São Paulo, domingo, 05 de janeiro de 2003

Texto Anterior | Próximo Texto | Índice

LUÍS NASSIF

O grande poeta da música

O brinde de final de ano é inesquecível. Uma caixa com três CDs de Elizeth Cardoso, bancada pela seguradora Icatu Hartford. Por volta de 1980 escrevi uma crítica sobre um LP de Elizeth produzido pelo grande Hermínio Bello de Carvalho. Na época, me pareceu que a voz divina estava cansada, e que era ousadia colocá-la em cantos à capela (voz em estado puro, sem acompanhamento). Na biografia de Elizeth, Sérgio Cabral me passa branda admoestação, sustentando que a gravação era precária, posto que ao vivo, não a voz. De fato, ouvindo o terceiro CD, "Luz e Esplendor", a voz que o tempo tornou mais grave, quase em fim de vida, continua soberba.
Mas o esplendor da luz não vem apenas da voz de Elizeth, do violão do inesquecível amigo Raphael Rabello, mas das letras de Paulo César Pinheiro. Especialmente "Cabelos Brancos", composição sua com seu maior parceiro, Baden Powell, quase um réquiem ao amigo que se destruiu no álcool.
"Toda minha vida foi de sonho e ilusão / Mas fiz somente aquilo que ordenou meu coração. / Se eu pudesse eu voltaria ao que eu vivi / Tenho até saudades dos momentos que eu sofri", acompanhado pelo violão extraordinário de Raphael e pelo celo de Márcio Mallard. As lembranças se dirigiram imediatamente para o "Refém da Solidão", primeiro sucesso amplo da dupla, lançado no fim dos anos 60 e um de nossos hinos nas serenatas poços-caldenses. "Quem da solidão fez seu bem / Vai terminar seu refém / E a vida passa também / Vira uma certa paz / Que não faz nem desfaz / Tornando as coisas banais / E o ser humano incapaz de prosseguir / Sem ter aonde ir."
Mas que poeta extraordinário! Fossem duas, três obras-primas, mas são centenas. Fossem 10 ou 15 anos, mas são mais de 35 anos de produção ininterrupta de alta qualidade. Por onde se escarafunche se encontrarão obras-primas de Paulo César com os mais variados parceiros. Dia desses, meu parceiro e amigo Vicente Barreto mostrou um clássico composto com o poeta, uma canção linda, sobre o abandono, a solidão... E inédita. Segundo Barreto, Paulo César tem todas as músicas arquivadas e organizadas e, periodicamente, presenteia os parceiros com acervos dos quais nem eles próprios se lembravam.
Só com o mineiro Sérgio Santos, Paulo César tem mais de 200 composições inéditas. No ano passado, ambos lançaram "Áfrico", uma monumental produção com temas africanos, bebidos diretamente em Gilberto Freyre, que ousaria qualificar de a mais relevante obra da música popular brasileira contemporânea, à altura dos sambas afro de Baden e de Vinícius.

» SEÇÃO DE DADOS:
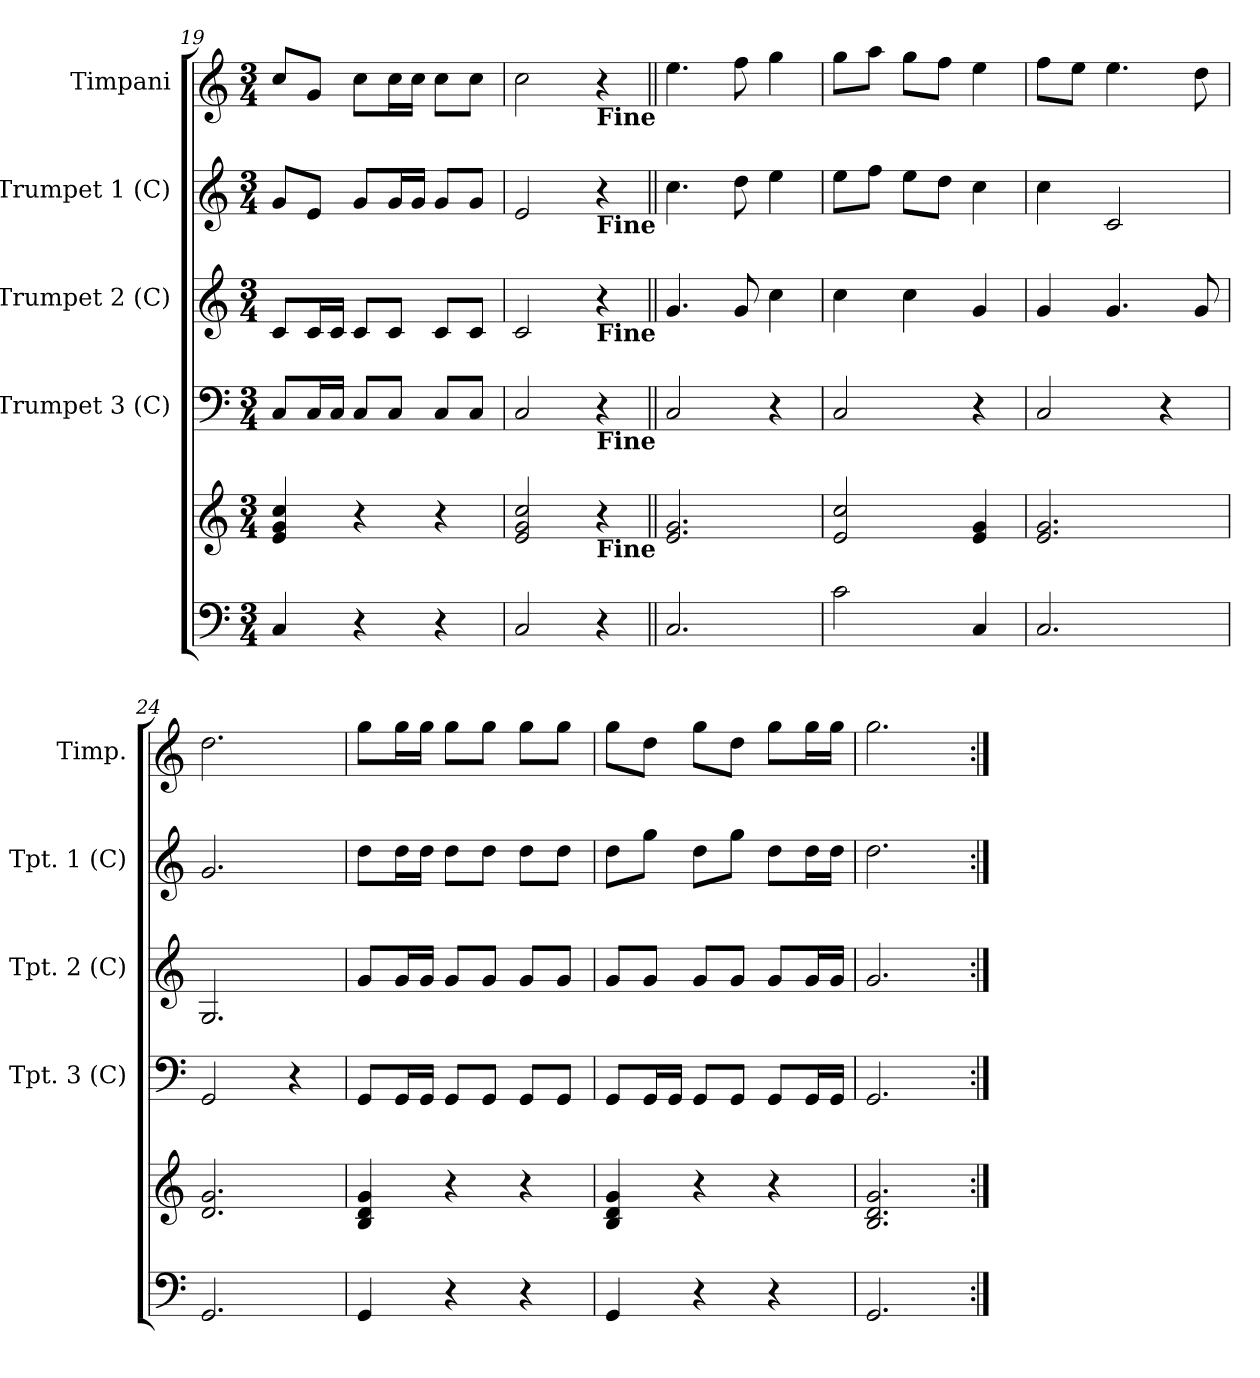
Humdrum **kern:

» O QUE FAZER:
a) Cite a coluna sobre Paulo César Pinheiro de "São Paulo, domingo, 05" até "vida, continua soberba.".
b) Diga se cada afirmação está de acordo com a coluna sobre Paulo César Pinheiro, respondendo sim ou não e citando as palavras decisivas: (i) a caixa com três CDs de Elizeth Cardoso foi bancada pela seguradora Icatu Hartford; (ii) "Refém da Solidão" foi lançado no início dos anos 70; (iii) Paulo César tem mais de 200 composições inéditas com Sérgio Santos.

» RESULTADOS:
a)
São Paulo, domingo, 05 de janeiro de 2003

Texto Anterior | Próximo Texto | Índice

LUÍS NASSIF

O grande poeta da música

O brinde de final de ano é inesquecível. Uma caixa com três CDs de Elizeth Cardoso, bancada pela seguradora Icatu Hartford. Por volta de 1980 escrevi uma crítica sobre um LP de Elizeth produzido pelo grande Hermínio Bello de Carvalho. Na época, me pareceu que a voz divina estava cansada, e que era ousadia colocá-la em cantos à capela (voz em estado puro, sem acompanhamento). Na biografia de Elizeth, Sérgio Cabral me passa branda admoestação, sustentando que a gravação era precária, posto que ao vivo, não a voz. De fato, ouvindo o terceiro CD, "Luz e Esplendor", a voz que o tempo tornou mais grave, quase em fim de vida, continua soberba.

b)
(i) Sim: "bancada pela seguradora Icatu Hartford".
(ii) Não: "lançado no fim dos anos 60".
(iii) Sim: "Só com o mineiro Sérgio Santos, Paulo César tem mais de 200 composições inéditas."